Sparkassen I

"Der Sparer, der Arme"

Die baden-württembergischen Sparkassen stehen im Sommer 2021 nicht schlechter da als vor einem Jahr. Das ist zweifellos eine gute Nachricht. Denn wer außer echten Sparkassen-Liebhabern hätte eine solche Stabilität nach so langer Corona-Zeit mit all ihren Verwerfungen erwartet? Und es belegt einmal mehr: "Krisenzeiten sind Sparkassenzeiten", wie der Präsident des Sparkassenverbandes Baden-Württemberg denn auch zu Recht feststellt.

Das zeigte sich bei den 50 Sparkassen in Baden-Württemberg in den ersten sechs Monaten des laufenden Geschäftsjahres einmal mehr im Kundengeschäft. Der Umsatz mit Wertpapieren ist in diesem Zeitraum um 1,4 Milliarden Euro oder 11,4 Prozent auf 13,7 Milliarden Euro gestiegen. Das ist gut für den Provisionsüberschuss. Dann hatten die Institute zum 31. Juli 2021 die Rekordsumme von 146,3 Milliarden an Krediten verliehen, was einem Plus von 7,1 Milliarden Euro oder 5,1 Prozent entspricht. Das ist gut für den Zinsüberschuss, denn stetig wachsende Bestände sichern in Zeiten sinkender Zinsen zumindest stabile Erträge. Allerdings ist dafür immer mehr Neugeschäft nötig. In den ersten sechs Monaten sagten die Sparkassen die Rekordsumme von 16,1 Milliarden Euro zu, zum Stichtag 2020 waren es eine Milliarde Euro weniger. Davon schlugen sich im laufenden Jahr mit 7,1 Milliarden Euro immerhin rund 44 Prozent als Bestandswachstum in den Büchern nieder.
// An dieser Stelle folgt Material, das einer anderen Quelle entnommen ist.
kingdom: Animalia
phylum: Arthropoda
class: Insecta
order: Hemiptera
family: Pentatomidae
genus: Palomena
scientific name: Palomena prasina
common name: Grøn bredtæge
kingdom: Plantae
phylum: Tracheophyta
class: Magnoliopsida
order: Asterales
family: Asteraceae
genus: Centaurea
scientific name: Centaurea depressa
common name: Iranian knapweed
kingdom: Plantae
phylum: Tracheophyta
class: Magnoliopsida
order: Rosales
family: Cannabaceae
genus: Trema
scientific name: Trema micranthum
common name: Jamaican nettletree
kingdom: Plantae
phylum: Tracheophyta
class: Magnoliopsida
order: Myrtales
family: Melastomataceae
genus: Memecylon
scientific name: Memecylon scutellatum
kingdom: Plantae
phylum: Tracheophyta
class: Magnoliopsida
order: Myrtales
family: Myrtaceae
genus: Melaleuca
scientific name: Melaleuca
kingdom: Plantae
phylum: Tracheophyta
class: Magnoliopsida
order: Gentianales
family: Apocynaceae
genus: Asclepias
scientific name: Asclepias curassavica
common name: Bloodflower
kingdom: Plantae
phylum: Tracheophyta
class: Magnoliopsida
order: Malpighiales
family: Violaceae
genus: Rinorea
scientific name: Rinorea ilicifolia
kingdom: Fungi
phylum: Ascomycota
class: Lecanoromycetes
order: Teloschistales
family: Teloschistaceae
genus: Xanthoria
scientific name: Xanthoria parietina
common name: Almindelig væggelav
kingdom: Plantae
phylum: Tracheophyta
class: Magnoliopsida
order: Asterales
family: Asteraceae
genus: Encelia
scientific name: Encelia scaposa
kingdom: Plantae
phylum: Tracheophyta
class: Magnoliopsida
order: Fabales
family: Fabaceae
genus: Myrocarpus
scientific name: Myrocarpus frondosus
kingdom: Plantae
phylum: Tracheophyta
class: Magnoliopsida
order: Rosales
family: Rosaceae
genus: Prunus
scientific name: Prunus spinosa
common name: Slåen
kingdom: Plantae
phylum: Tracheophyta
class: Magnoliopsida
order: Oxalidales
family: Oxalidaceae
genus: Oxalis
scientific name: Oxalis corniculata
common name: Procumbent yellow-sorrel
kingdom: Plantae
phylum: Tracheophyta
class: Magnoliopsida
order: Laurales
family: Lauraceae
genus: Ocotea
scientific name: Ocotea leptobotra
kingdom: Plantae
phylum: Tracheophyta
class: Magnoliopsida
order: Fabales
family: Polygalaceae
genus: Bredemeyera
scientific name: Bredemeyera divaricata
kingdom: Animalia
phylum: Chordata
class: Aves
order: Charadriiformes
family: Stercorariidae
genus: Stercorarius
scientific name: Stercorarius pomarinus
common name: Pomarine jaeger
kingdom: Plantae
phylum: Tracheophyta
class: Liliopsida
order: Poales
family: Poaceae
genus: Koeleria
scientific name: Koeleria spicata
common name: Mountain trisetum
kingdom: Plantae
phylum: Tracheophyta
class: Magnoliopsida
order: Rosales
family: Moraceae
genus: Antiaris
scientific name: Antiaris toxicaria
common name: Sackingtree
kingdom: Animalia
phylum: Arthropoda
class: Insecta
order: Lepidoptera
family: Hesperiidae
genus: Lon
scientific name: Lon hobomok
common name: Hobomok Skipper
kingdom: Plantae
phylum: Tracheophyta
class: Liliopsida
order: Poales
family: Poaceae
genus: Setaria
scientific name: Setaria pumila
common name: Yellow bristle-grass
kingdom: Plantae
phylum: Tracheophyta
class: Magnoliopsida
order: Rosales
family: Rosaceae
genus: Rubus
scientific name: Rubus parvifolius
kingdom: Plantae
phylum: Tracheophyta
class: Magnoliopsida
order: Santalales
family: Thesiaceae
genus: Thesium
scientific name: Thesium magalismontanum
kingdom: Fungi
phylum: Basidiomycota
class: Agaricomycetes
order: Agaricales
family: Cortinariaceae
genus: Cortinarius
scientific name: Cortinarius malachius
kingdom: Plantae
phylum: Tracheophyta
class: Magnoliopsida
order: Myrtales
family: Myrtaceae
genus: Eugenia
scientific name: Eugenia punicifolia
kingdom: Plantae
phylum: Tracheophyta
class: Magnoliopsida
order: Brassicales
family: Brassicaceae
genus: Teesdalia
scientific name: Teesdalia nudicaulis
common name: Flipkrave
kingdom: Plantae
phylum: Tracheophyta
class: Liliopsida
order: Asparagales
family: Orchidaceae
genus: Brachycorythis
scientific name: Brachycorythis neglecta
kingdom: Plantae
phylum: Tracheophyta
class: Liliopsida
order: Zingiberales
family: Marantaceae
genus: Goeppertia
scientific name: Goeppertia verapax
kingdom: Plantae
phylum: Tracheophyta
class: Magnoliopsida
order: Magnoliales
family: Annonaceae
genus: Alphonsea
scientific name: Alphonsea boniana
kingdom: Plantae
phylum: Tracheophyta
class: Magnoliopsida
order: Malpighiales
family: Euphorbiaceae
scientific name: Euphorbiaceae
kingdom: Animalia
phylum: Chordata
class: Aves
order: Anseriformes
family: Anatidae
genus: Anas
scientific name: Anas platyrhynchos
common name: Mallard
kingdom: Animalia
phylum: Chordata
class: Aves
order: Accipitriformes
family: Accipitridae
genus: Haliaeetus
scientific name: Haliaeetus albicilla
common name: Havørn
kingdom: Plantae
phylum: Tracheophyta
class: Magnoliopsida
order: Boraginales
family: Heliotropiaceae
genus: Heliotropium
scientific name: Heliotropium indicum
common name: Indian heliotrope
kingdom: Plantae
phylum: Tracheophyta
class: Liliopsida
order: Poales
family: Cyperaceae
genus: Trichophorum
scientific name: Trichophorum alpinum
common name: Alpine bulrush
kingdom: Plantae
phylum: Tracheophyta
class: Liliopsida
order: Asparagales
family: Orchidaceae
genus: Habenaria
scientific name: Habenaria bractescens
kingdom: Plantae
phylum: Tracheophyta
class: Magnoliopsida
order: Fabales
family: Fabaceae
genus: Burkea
Im ersten Halbjahr 2020 waren es nur 39,1 Prozent, zum Halbjahr 2017 nur 40,5 Prozent.

Bleibt das Einlagenwachstum, das 2021 mit rund 11,3 Milliarden auf den Bestand von 162 Milliarden Euro angewachsen ist, und damit immerhin etwas langsamer als das Kreditwachstum. Trotzdem warnt Peter Schneider: "So viele Kredite können die Sparkassen gar nicht vergeben, wie neue Einlagen eintreffen", stellt der Präsident etwas resignierend fest. Und fügt hinzu: "Daher müssen auch die Sparkassen wie alle Banken in Deutschland einen Teil ihrer überschüssigen Liquidität bei der EZB zu einem negativen Zinssatz anlegen. Dies bring zwangsläufig Belastungen mit sich." Da eine Zinswende auf Jahre hinaus auch unter der neuen geldpolitischen Strategie der EZB nicht absehbar ist, fordert er, die Kreditinstitute in Deutschland stärker von den schädlichen Auswirkungen der Negativzinsen zu entlasten. So sei hierzulande lediglich das Sechsfache der Mindestreserve von Strafzinsen freigestellt, in der Schweiz sei es das Dreißigfache. So lange sich das nicht ändere, seien Sparkassen gezwungen, Verwahrentgelte auf hohe Einlagensummen zu erheben.

Schneider warnte zudem noch vor den schädlichen Auswirkungen der Negativzinspolitik auf die Altersvorsorge. "Der Sparer, der Arme" sei nur noch auf der Flucht. Das beschert den Sparkassen allerdings den bereits erwähnten Boom im Wertpapiergeschäft und eine anhaltend hohe Nachfrage nach Immobilienfinanzierungen. Doch Peter Schneider findet trotzdem noch etwas Wasser im Wein: So haben nur rund 6 Prozent (965 000) der Bürgerinnen und Bürger in Baden-Württemberg ein Wertpapierdepot bei einer der Sparkassen. Die vergangenen Monate hätten gezeigt, dass die Regulierung im Wertpapiergeschäft über das Ziel hinausgeschossen sei. Fazit nach einem halben Jahr 2021 und mehr als einem Jahr Corona: Die Sparkassen tun, was sie können, um erfolgreich zu sein, aber nicht alles liegt in ihrer Hand.